You can't expect everything to go viral.
"Exactly! Even then you have people who go viral and then a month later you're wondering what happened to them and they're wondering what happened to them. [
Laughs.] They're mad because they never got credit or they never got paid for going viral. And I understand it because there are a lot of people out here who, you know, like, there’s the girl who did the eyebrows on fleek video [Kayla Newman a.k.a. Peaches Monroe] who’s asking for, you know, she did a Kickstarter."

She just made that right?
"Yeah! I
feel it because there’s people with t-shirts… that say on fleek on 'em! [You can tell she’s very passionate about this.] She’s not getting the cut off of that. It sucks because it’s real grey right now. It’s like being a photographer: you take a picture, people just steal it, post it with no credit!”

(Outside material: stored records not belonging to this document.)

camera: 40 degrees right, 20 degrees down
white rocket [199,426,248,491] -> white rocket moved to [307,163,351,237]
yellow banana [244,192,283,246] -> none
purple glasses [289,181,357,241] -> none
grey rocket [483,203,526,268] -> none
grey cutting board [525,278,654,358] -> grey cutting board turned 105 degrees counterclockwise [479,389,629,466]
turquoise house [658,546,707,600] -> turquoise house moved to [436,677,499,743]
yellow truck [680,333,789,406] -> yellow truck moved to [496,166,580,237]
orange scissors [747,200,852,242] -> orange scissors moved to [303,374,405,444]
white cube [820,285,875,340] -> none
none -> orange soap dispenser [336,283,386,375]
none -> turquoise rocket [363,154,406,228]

It’s on everyone’s Instagram…
"Yeah! Nobody knows who took it! It’s hard out here but the key is make yo next album. Drop an album. Make another! Drop it. Make another one. That’s how Future got here. That’s his formula. [
Does her best Future impression.] 'I dropped the mixtape so I got like 40,000 fans. I got like another 50-60,000 and then I dropped another one.' It’s common sense but it’s genius!"

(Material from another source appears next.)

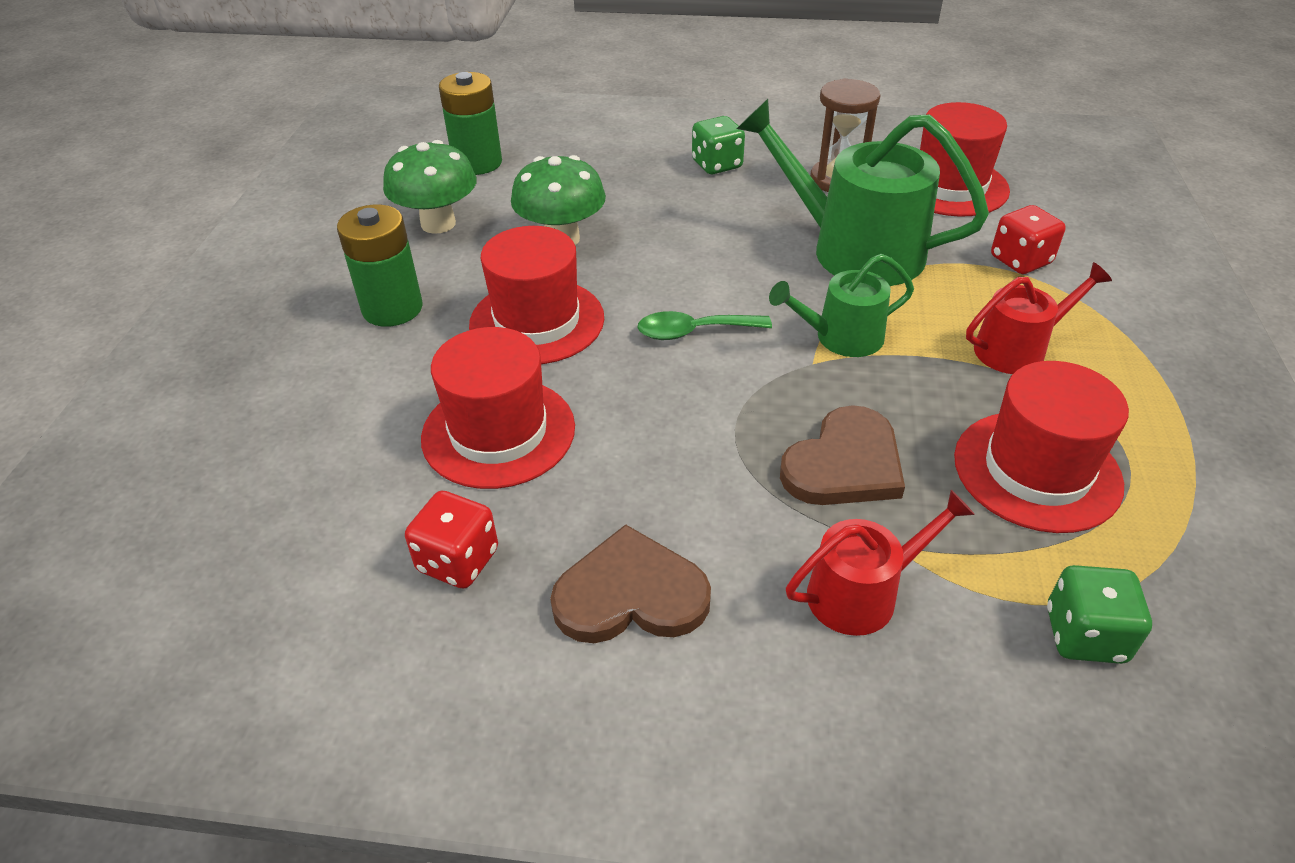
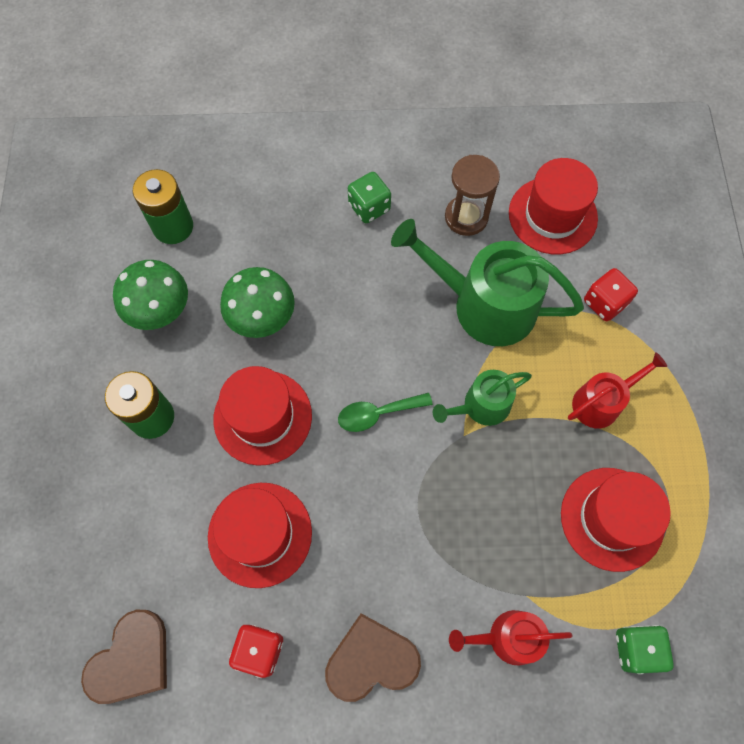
camera: 10 degrees left, 25 degrees up
brown heart [780,405,905,505] -> brown heart moved to [81,610,167,704]
red watering can [786,490,975,636] -> red watering can turned 150 degrees counterclockwise [449,610,572,665]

That was a bomb Future impression.
Laughs.] "Shout out to Future, man!"

Earlier you said it’s important for black artists to stay together and develop camaraderie. How is The Internet trying to make that happen?

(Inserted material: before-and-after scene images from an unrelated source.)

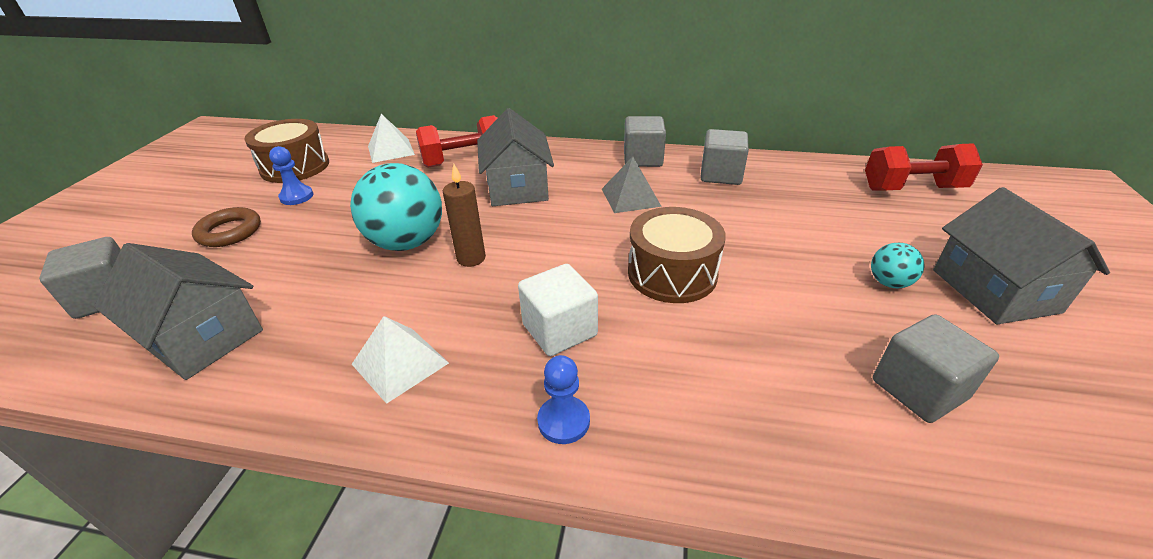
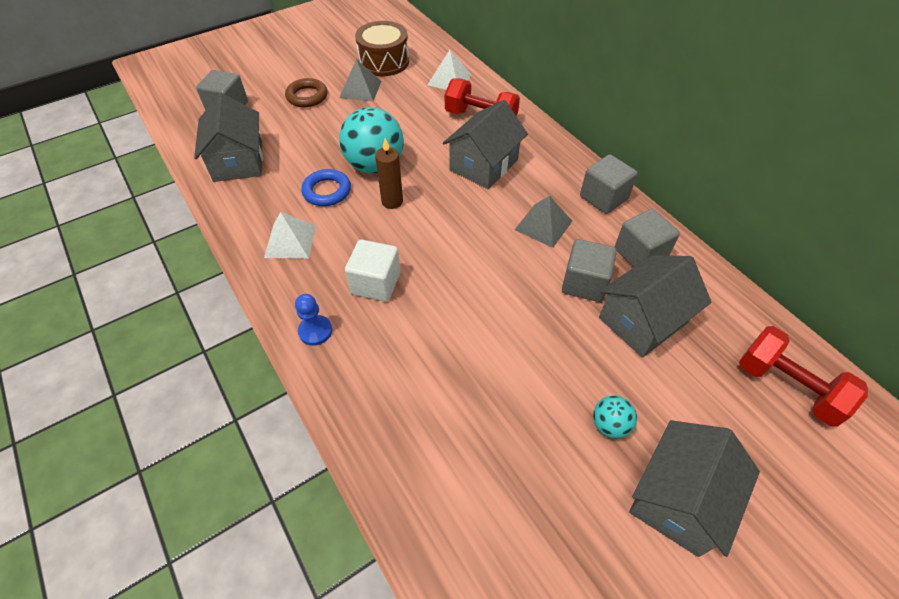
camera: 45 degrees right, 15 degrees up
blue pawn [269,146,313,205] -> grey pyramid [339,59,381,101]
brown drum [628,207,726,303] -> none
grey cube [873,314,999,423] -> grey cube moved to [562,239,617,302]
none -> blue ring [301,169,351,206]
none -> grey house [599,255,712,358]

"This tour is really important because I've never seen anything like it in black music and the closest thing is maybe like Soulquarius and even then it was usually just one set a night. It wasn’t just, you know, 'Hey we're going to do these D'Angelo songs and then these Roots songs.' It was like, 'The Roots g'on back D’Angelo and everybody.'"

"I think what’s so fun and also so hard about it is that we’re making it up as we go. There’s no reference to go on. The base of it is our friendship and our camaraderie and the fact that we’re all friends with one another and we can be because like I said, Steve’s album don’t sound like mine, it’s fire! It don’t sound nothing like mine. Why not? Why not stick together?"

Any final words?
"Go get the
Drum Chord Theory by Matt Martians. Go get Steve Lacy's Demo."

Syd and The Internet will perform at The Scala in London for three nights next month — on April 9, 10, and 11.